Pero ahora volviendo al plan de recuperación, si bien podría tener impactos negativos, el no hacerlo podría terminar de hundir al viejo continente en una crisis económica que impulse a países como Italia a seguir los pasos del Reino Unido. La idea central del plan, según dio a conocer el diario EL PAÍS, es elevar indefinidamente el presupuesto de la Unión Europea. Aunque uno de los dilemas que se presentan es si establecer una deuda perpetua: es decir aquella que no incorpora obligación de reembolso ni tiene fecha de vencimiento fijada y puede ser cancelada en cualquier momento, o no.
De acuerdo a cómo lo describieron muchos medios este sería el Plan Marshall de Europa en el siglo XXI. Aunque ya hay desacuerdos entre lo que buscarán ambos extremos del continente. Tanto España como Italia y Francia, 3 países claves en Europa pero cuya economía no es definitiva como Alemania, proponen la deuda perpetua, mientras que Angela Merkel, la canciller alemana asegura que no aceptará bonos y deuda con ninguno de los países miembros teniendo en cuenta que esto podría llevar a separación.
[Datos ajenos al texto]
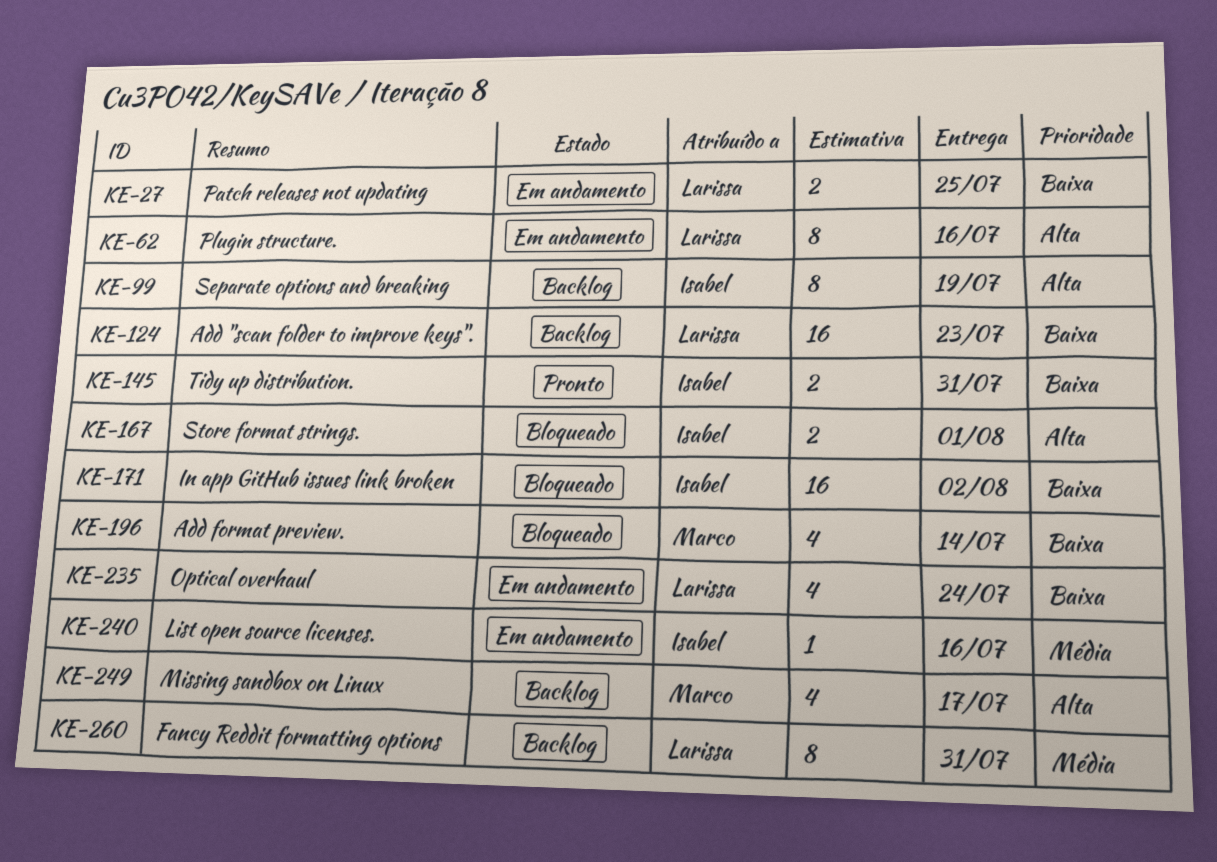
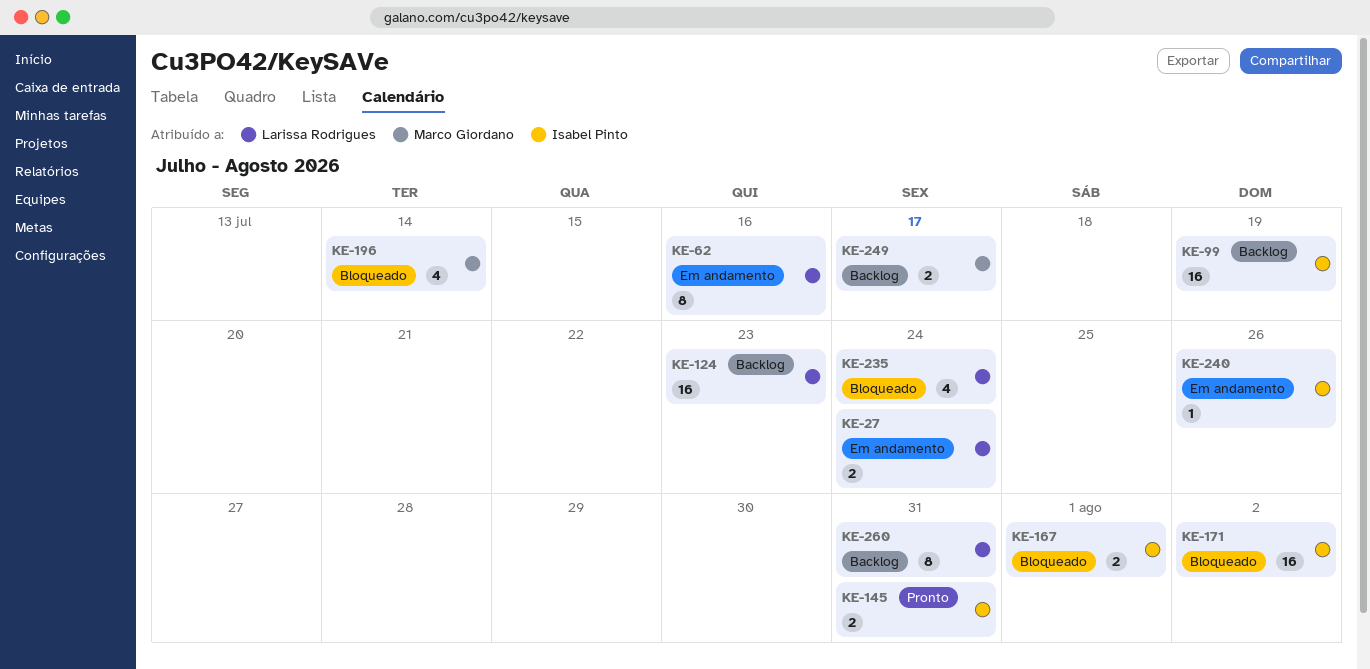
KE-27, due: Jul 25 -> Jul 24
KE-99, estimate: 8 -> 16
KE-235, status: Em andamento -> Bloqueado
KE-240, due: Jul 16 -> Jul 26
KE-249, estimate: 4 -> 2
Es así que la misma propone que el rescate ponga a disposición de todos los países de la región hasta 240.000 millones de euros en préstamos.
En tanto, el rol político de cada país y presidente en la decisión será clave para definir la geopolítica de la región a futuro. Es así que el mandatario español, Pedro Sánchez está activo en las conversaciones sobre las medidas, estará presente en la reunión del jueves y también es la voz que representa una de las propuestas en cuestión. Del mismo modo se presenta el francés Emmanuel Macron y por supuesto, Merkel. Sin embargo, el primer ministro italiano, Guiseppe Conte, no está siendo una de las voces cantantes a pesar de que su país sea uno de los que más necesitan asistencia.
Si bien ya mencionamos las posiciones de los 3 principales países, desde Bruselas se niegan a establecer una deuda perpetua porque por supuesto temen que se repita una situación parecida a la de 2008, en su lugar ofrece que los períodos de entrega del dinero sean más flexibles así es posible atraer a una gama más amplia de inversores y dilatar los vencimientos para evitar que se desvíen los planes presupuestarios europeos.
Si observamos los planes que presenta cada país queda claro que el foco de los territorios que se encuentran en una situación más difíciles que otros quieren una salida rápida y efectiva para proteger el mercado interno que fue bastante golpeado por la crisis del COVID-19, aunque esto signifique poner en riesgo los objetivos de unión y globalización que está intentando cuidar Europa. Tal es así que Macron llegó hasta pensar en buscar salidas externas a las instituciones europeas.
Esto refleja que llegó a Europa la crisis más importante luego de la Segunda Guerra Mundial que en ese entonces como consecuencia acabó con la creación de la Unión Europea, ¿acabará esta vez con el completo colapso?